One of the biggest light bulb moments I've ever had in my life was when I learned that I get to decide what it means to be a successful parent. I spent a lot of time trying my best to make my kids do and be the things I thought would prove that I was a good parent.
In all actuality I have no control over "how my kid turn out."
Yes, of coarse I have influence, but ultimately, my kids are going to chose for themselves who they want to be.
Putting the pressure of what it means to be a good mom on who my kids become, rather to focus on how I show up as their mother, takes away all my control and can cause unnecessary pain and suffering when things "don't go as planned"

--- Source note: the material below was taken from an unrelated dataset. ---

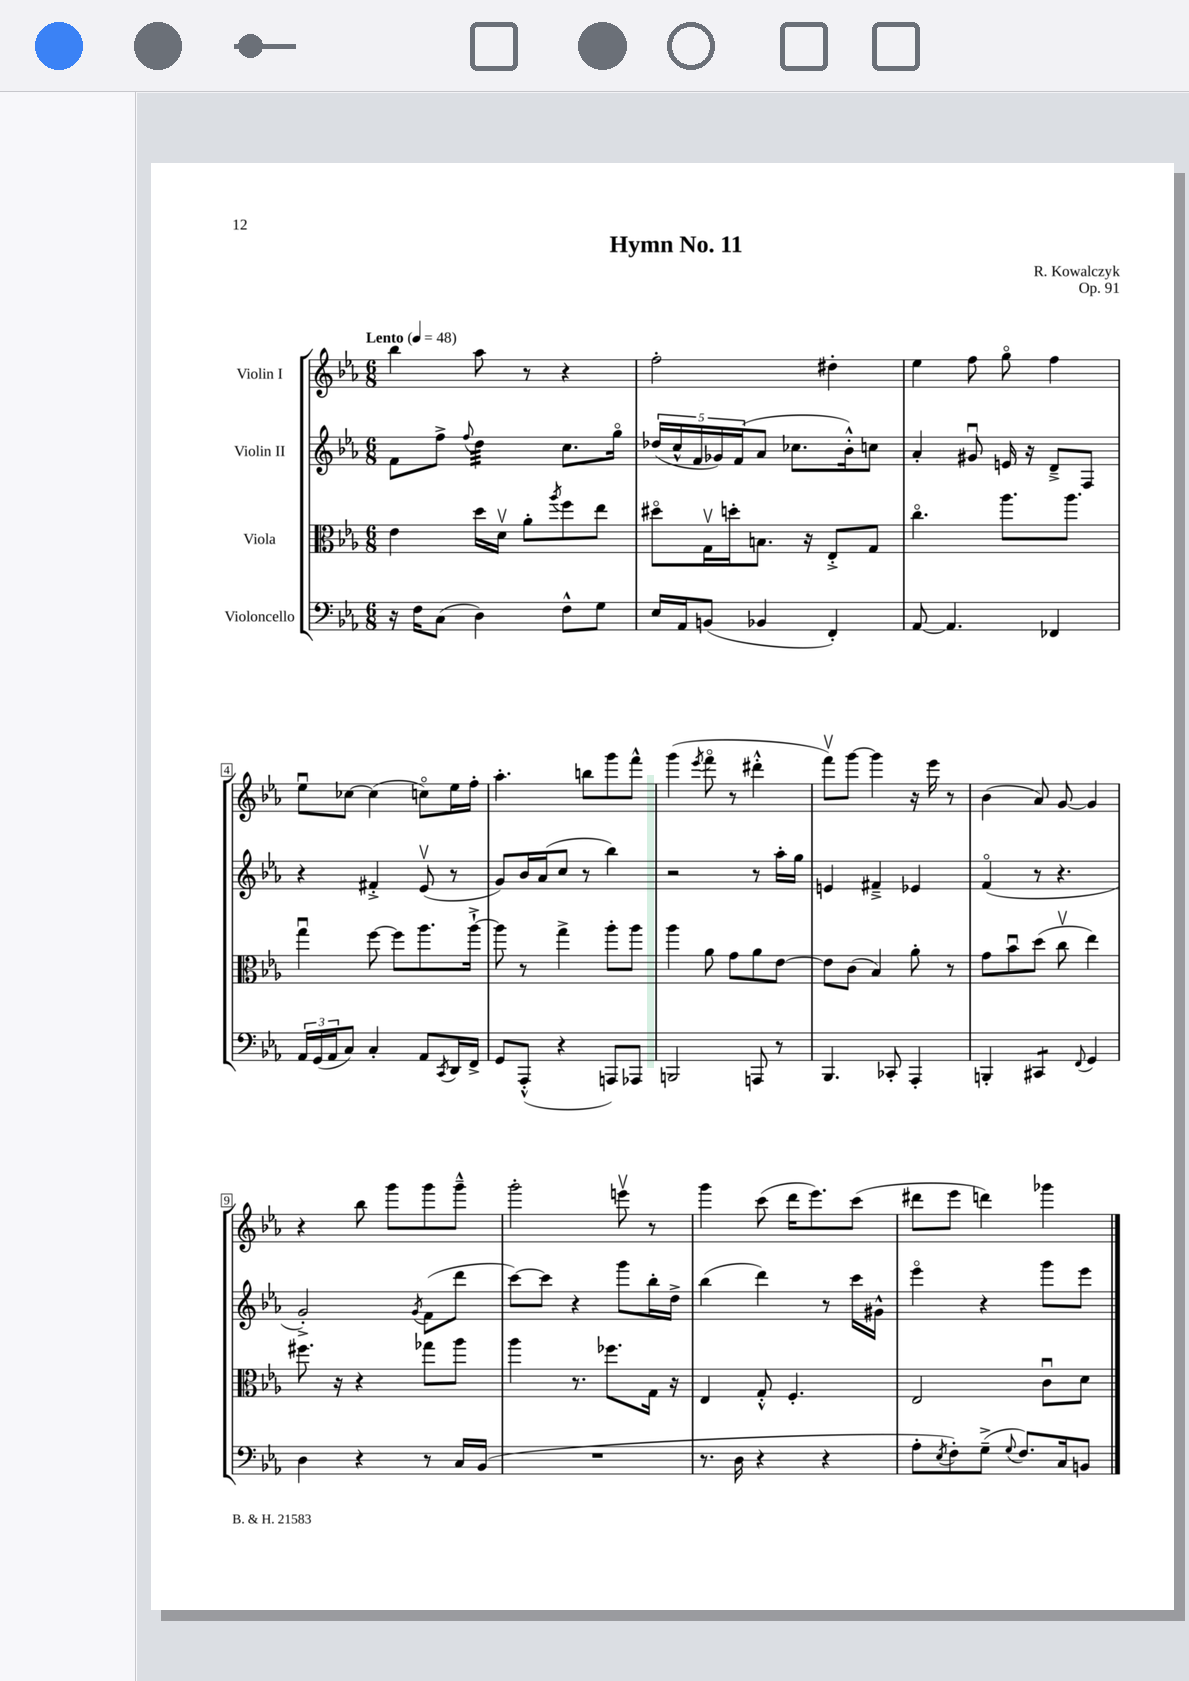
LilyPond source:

As humans we all have agency to do and think what we want. And if I'm needing my kids to get good grades to feel like I'm doing a good job, then I'm not showing up as the best parent for them. I'm in charge of how I feel, and so are they.
Success is a thought. There isn't some measuring stick in the world, that you can follow to determine whether you are a success or not. Your success is only measurable by you.
So if I get to decide what it means to be successful as a parent, and the choices my kids make don't mean I did a good job or not, then what do I use to define a successful?
It's simple really, that I provide for my children's basic needs, I show and tell them I love them often, I teach them of my love for my Savior Jesus Christ. That's it. Let me elaborate a bit.
Providing basic needs for my kids is a requirement, house, food, clothing, anything above and beyond that, I'm just doing for fun! (Oh and you bet I do, just ask my spoiled last kid at home)
Showing and telling my kids I love them is also something only I can define. I cannot make myriad feel loved. I can only do what I believe to be loving acts and the rest is up to them.
I have a testimony of Jesus Christ and I believe that it is my job to help my kids find their way to Him as well, but I cannot control what they think or believe, but I can tall them often how I believe and maybe that will help they desire a relationship with Him as well.
There it is, that's it. My definition of what it means to be a successful mom. I don't need my kids to go to college, or even to like me. I know that if I take care of this small list, I can rest at ease that I am a good mom.
Ironically when I let go of needing my kids to be/act/do a certain way, and I just showed up in love and encouragement we gained a deeper love and mutual respect we didn't have when I was trying to control who they were so I could feel like I was a good mom.
So now that I've given this information, what will you decide it means to BE SUCCESSFUL?